The task: Select and copy every line below that contains the string "ساتر". Case counts.

**** Supplied material ****

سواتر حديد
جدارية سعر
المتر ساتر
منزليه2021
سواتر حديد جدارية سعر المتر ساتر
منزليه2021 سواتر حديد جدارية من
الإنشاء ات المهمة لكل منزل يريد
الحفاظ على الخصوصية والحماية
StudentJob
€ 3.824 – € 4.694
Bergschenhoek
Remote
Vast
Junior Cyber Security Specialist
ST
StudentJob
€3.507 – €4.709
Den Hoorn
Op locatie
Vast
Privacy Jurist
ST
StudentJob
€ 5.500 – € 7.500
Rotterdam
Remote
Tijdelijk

****
**** Supplied material ****

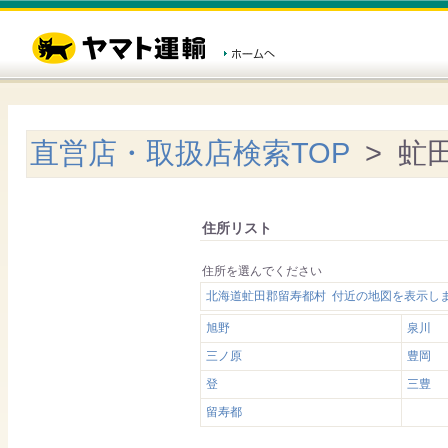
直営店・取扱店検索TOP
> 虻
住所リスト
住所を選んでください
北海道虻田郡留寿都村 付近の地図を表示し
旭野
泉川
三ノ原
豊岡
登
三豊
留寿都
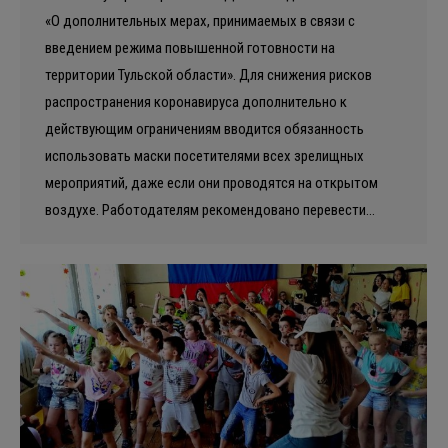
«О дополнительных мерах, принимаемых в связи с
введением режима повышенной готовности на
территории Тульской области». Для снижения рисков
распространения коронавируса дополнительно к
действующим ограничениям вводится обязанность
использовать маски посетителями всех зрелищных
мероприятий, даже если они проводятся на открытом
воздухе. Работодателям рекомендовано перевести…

****
**** Supplied material ****

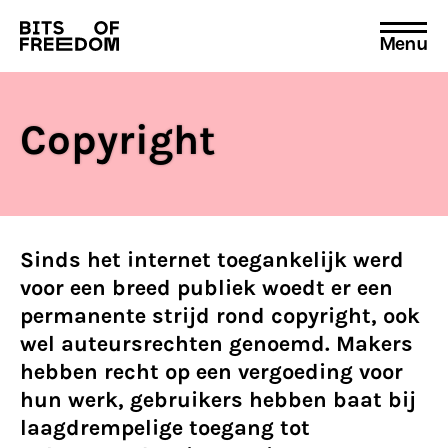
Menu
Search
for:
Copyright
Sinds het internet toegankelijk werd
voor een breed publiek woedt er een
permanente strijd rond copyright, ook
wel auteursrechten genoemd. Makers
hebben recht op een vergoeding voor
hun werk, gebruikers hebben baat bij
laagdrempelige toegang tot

****

Exercise response:
المتر ساتر
سواتر حديد جدارية سعر المتر ساتر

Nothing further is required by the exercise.